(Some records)
+++++
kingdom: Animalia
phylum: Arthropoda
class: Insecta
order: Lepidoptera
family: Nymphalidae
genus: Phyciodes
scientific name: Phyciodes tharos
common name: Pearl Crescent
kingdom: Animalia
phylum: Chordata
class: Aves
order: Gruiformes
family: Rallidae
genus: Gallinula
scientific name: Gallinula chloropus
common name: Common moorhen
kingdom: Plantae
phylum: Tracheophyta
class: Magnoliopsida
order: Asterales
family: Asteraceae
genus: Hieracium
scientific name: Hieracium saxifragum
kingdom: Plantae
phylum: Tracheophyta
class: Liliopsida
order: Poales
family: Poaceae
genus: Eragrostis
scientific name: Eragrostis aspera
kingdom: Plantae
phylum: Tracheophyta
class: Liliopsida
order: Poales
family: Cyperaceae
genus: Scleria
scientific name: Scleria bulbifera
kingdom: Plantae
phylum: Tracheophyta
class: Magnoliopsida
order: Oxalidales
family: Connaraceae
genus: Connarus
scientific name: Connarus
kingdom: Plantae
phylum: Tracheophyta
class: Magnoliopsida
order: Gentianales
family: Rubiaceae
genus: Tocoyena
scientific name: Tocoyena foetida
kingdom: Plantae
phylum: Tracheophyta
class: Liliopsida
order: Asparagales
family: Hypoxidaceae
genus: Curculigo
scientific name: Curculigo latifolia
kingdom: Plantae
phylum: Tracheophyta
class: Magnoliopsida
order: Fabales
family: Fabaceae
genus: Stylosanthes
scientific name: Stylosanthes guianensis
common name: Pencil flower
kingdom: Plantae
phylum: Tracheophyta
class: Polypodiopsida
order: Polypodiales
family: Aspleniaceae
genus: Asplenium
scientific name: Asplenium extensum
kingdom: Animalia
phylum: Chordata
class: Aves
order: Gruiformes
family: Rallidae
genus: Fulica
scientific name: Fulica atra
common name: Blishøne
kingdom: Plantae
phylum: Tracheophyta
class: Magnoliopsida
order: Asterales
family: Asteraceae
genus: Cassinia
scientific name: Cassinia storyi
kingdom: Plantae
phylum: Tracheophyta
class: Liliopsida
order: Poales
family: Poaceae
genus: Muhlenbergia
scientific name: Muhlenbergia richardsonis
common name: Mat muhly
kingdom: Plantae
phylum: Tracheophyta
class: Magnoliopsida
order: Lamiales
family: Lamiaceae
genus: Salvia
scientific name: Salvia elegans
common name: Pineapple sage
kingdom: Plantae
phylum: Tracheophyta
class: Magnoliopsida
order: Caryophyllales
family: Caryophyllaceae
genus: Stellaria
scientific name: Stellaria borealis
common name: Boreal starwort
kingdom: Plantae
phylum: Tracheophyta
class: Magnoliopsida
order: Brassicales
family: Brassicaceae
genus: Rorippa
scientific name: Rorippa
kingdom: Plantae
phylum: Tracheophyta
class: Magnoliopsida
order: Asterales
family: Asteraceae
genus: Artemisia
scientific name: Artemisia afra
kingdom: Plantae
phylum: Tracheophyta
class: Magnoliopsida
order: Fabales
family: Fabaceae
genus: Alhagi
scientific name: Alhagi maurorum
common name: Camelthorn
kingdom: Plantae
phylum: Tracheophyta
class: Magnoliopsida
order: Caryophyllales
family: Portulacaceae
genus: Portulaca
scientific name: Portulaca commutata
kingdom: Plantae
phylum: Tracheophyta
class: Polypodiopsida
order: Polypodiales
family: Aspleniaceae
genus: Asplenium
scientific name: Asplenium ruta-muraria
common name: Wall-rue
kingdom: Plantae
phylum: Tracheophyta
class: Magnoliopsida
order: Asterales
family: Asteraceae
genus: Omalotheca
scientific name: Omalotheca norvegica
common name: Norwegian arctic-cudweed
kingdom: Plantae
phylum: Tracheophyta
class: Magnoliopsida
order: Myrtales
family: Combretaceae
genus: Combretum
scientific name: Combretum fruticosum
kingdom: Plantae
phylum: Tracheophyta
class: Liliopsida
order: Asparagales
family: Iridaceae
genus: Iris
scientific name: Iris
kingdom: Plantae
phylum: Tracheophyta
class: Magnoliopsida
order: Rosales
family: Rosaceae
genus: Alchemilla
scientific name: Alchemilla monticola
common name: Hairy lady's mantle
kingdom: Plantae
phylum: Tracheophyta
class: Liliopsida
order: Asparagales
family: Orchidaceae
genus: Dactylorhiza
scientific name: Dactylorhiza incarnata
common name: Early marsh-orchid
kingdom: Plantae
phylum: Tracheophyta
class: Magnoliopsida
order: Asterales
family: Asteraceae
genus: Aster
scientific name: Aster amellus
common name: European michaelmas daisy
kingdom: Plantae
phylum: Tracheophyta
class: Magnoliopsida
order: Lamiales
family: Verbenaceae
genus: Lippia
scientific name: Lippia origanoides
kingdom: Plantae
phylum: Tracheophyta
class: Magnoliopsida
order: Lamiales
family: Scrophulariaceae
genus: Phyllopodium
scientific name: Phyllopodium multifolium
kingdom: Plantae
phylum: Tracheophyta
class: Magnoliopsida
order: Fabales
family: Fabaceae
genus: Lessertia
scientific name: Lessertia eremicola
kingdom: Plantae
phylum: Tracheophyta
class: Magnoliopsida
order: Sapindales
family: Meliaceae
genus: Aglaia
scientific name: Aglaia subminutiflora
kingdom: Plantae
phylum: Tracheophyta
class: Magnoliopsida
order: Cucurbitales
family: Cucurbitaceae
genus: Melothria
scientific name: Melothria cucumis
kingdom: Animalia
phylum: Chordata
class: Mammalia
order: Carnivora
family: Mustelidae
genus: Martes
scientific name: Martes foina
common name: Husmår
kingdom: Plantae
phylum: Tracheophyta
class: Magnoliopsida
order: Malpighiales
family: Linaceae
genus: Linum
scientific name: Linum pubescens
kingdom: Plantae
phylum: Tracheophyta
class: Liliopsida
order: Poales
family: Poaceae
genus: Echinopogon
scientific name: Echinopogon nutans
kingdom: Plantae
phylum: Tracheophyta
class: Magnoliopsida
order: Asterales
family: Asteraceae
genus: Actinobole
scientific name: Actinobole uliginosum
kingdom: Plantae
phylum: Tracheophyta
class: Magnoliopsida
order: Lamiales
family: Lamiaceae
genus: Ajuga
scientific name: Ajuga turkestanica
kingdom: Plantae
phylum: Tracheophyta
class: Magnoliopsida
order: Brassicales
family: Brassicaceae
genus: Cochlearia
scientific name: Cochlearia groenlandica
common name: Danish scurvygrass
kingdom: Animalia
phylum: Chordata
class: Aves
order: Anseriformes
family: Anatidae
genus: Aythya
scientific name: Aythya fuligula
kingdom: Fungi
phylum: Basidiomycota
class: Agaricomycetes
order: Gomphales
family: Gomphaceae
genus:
+++++
EXERCISE DESCRIPTION
Rewrite the data above as a numbered list, omitting any blank lines.

RESULT FOR THIS TASK
1. kingdom: Animalia
2. phylum: Arthropoda
3. class: Insecta
4. order: Lepidoptera
5. family: Nymphalidae
6. genus: Phyciodes
7. scientific name: Phyciodes tharos
8. common name: Pearl Crescent
9. kingdom: Animalia
10. phylum: Chordata
11. class: Aves
12. order: Gruiformes
13. family: Rallidae
14. genus: Gallinula
15. scientific name: Gallinula chloropus
16. common name: Common moorhen
17. kingdom: Plantae
18. phylum: Tracheophyta
19. class: Magnoliopsida
20. order: Asterales
21. family: Asteraceae
22. genus: Hieracium
23. scientific name: Hieracium saxifragum
24. kingdom: Plantae
25. phylum: Tracheophyta
26. class: Liliopsida
27. order: Poales
28. family: Poaceae
29. genus: Eragrostis
30. scientific name: Eragrostis aspera
31. kingdom: Plantae
32. phylum: Tracheophyta
33. class: Liliopsida
34. order: Poales
35. family: Cyperaceae
36. genus: Scleria
37. scientific name: Scleria bulbifera
38. kingdom: Plantae
39. phylum: Tracheophyta
40. class: Magnoliopsida
41. order: Oxalidales
42. family: Connaraceae
43. genus: Connarus
44. scientific name: Connarus
45. kingdom: Plantae
46. phylum: Tracheophyta
47. class: Magnoliopsida
48. order: Gentianales
49. family: Rubiaceae
50. genus: Tocoyena
51. scientific name: Tocoyena foetida
52. kingdom: Plantae
53. phylum: Tracheophyta
54. class: Liliopsida
55. order: Asparagales
56. family: Hypoxidaceae
57. genus: Curculigo
58. scientific name: Curculigo latifolia
59. kingdom: Plantae
60. phylum: Tracheophyta
61. class: Magnoliopsida
62. order: Fabales
63. family: Fabaceae
64. genus: Stylosanthes
65. scientific name: Stylosanthes guianensis
66. common name: Pencil flower
67. kingdom: Plantae
68. phylum: Tracheophyta
69. class: Polypodiopsida
70. order: Polypodiales
71. family: Aspleniaceae
72. genus: Asplenium
73. scientific name: Asplenium extensum
74. kingdom: Animalia
75. phylum: Chordata
76. class: Aves
77. order: Gruiformes
78. family: Rallidae
79. genus: Fulica
80. scientific name: Fulica atra
81. common name: Blishøne
82. kingdom: Plantae
83. phylum: Tracheophyta
84. class: Magnoliopsida
85. order: Asterales
86. family: Asteraceae
87. genus: Cassinia
88. scientific name: Cassinia storyi
89. kingdom: Plantae
90. phylum: Tracheophyta
91. class: Liliopsida
92. order: Poales
93. family: Poaceae
94. genus: Muhlenbergia
95. scientific name: Muhlenbergia richardsonis
96. common name: Mat muhly
97. kingdom: Plantae
98. phylum: Tracheophyta
99. class: Magnoliopsida
100. order: Lamiales
101. family: Lamiaceae
102. genus: Salvia
103. scientific name: Salvia elegans
104. common name: Pineapple sage
105. kingdom: Plantae
106. phylum: Tracheophyta
107. class: Magnoliopsida
108. order: Caryophyllales
109. family: Caryophyllaceae
110. genus: Stellaria
111. scientific name: Stellaria borealis
112. common name: Boreal starwort
113. kingdom: Plantae
114. phylum: Tracheophyta
115. class: Magnoliopsida
116. order: Brassicales
117. family: Brassicaceae
118. genus: Rorippa
119. scientific name: Rorippa
120. kingdom: Plantae
121. phylum: Tracheophyta
122. class: Magnoliopsida
123. order: Asterales
124. family: Asteraceae
125. genus: Artemisia
126. scientific name: Artemisia afra
127. kingdom: Plantae
128. phylum: Tracheophyta
129. class: Magnoliopsida
130. order: Fabales
131. family: Fabaceae
132. genus: Alhagi
133. scientific name: Alhagi maurorum
134. common name: Camelthorn
135. kingdom: Plantae
136. phylum: Tracheophyta
137. class: Magnoliopsida
138. order: Caryophyllales
139. family: Portulacaceae
140. genus: Portulaca
141. scientific name: Portulaca commutata
142. kingdom: Plantae
143. phylum: Tracheophyta
144. class: Polypodiopsida
145. order: Polypodiales
146. family: Aspleniaceae
147. genus: Asplenium
148. scientific name: Asplenium ruta-muraria
149. common name: Wall-rue
150. kingdom: Plantae
151. phylum: Tracheophyta
152. class: Magnoliopsida
153. order: Asterales
154. family: Asteraceae
155. genus: Omalotheca
156. scientific name: Omalotheca norvegica
157. common name: Norwegian arctic-cudweed
158. kingdom: Plantae
159. phylum: Tracheophyta
160. class: Magnoliopsida
161. order: Myrtales
162. family: Combretaceae
163. genus: Combretum
164. scientific name: Combretum fruticosum
165. kingdom: Plantae
166. phylum: Tracheophyta
167. class: Liliopsida
168. order: Asparagales
169. family: Iridaceae
170. genus: Iris
171. scientific name: Iris
172. kingdom: Plantae
173. phylum: Tracheophyta
174. class: Magnoliopsida
175. order: Rosales
176. family: Rosaceae
177. genus: Alchemilla
178. scientific name: Alchemilla monticola
179. common name: Hairy lady's mantle
180. kingdom: Plantae
181. phylum: Tracheophyta
182. class: Liliopsida
183. order: Asparagales
184. family: Orchidaceae
185. genus: Dactylorhiza
186. scientific name: Dactylorhiza incarnata
187. common name: Early marsh-orchid
188. kingdom: Plantae
189. phylum: Tracheophyta
190. class: Magnoliopsida
191. order: Asterales
192. family: Asteraceae
193. genus: Aster
194. scientific name: Aster amellus
195. common name: European michaelmas daisy
196. kingdom: Plantae
197. phylum: Tracheophyta
198. class: Magnoliopsida
199. order: Lamiales
200. family: Verbenaceae
201. genus: Lippia
202. scientific name: Lippia origanoides
203. kingdom: Plantae
204. phylum: Tracheophyta
205. class: Magnoliopsida
206. order: Lamiales
207. family: Scrophulariaceae
208. genus: Phyllopodium
209. scientific name: Phyllopodium multifolium
210. kingdom: Plantae
211. phylum: Tracheophyta
212. class: Magnoliopsida
213. order: Fabales
214. family: Fabaceae
215. genus: Lessertia
216. scientific name: Lessertia eremicola
217. kingdom: Plantae
218. phylum: Tracheophyta
219. class: Magnoliopsida
220. order: Sapindales
221. family: Meliaceae
222. genus: Aglaia
223. scientific name: Aglaia subminutiflora
224. kingdom: Plantae
225. phylum: Tracheophyta
226. class: Magnoliopsida
227. order: Cucurbitales
228. family: Cucurbitaceae
229. genus: Melothria
230. scientific name: Melothria cucumis
231. kingdom: Animalia
232. phylum: Chordata
233. class: Mammalia
234. order: Carnivora
235. family: Mustelidae
236. genus: Martes
237. scientific name: Martes foina
238. common name: Husmår
239. kingdom: Plantae
240. phylum: Tracheophyta
241. class: Magnoliopsida
242. order: Malpighiales
243. family: Linaceae
244. genus: Linum
245. scientific name: Linum pubescens
246. kingdom: Plantae
247. phylum: Tracheophyta
248. class: Liliopsida
249. order: Poales
250. family: Poaceae
251. genus: Echinopogon
252. scientific name: Echinopogon nutans
253. kingdom: Plantae
254. phylum: Tracheophyta
255. class: Magnoliopsida
256. order: Asterales
257. family: Asteraceae
258. genus: Actinobole
259. scientific name: Actinobole uliginosum
260. kingdom: Plantae
261. phylum: Tracheophyta
262. class: Magnoliopsida
263. order: Lamiales
264. family: Lamiaceae
265. genus: Ajuga
266. scientific name: Ajuga turkestanica
267. kingdom: Plantae
268. phylum: Tracheophyta
269. class: Magnoliopsida
270. order: Brassicales
271. family: Brassicaceae
272. genus: Cochlearia
273. scientific name: Cochlearia groenlandica
274. common name: Danish scurvygrass
275. kingdom: Animalia
276. phylum: Chordata
277. class: Aves
278. order: Anseriformes
279. family: Anatidae
280. genus: Aythya
281. scientific name: Aythya fuligula
282. kingdom: Fungi
283. phylum: Basidiomycota
284. class: Agaricomycetes
285. order: Gomphales
286. family: Gomphaceae
287. genus:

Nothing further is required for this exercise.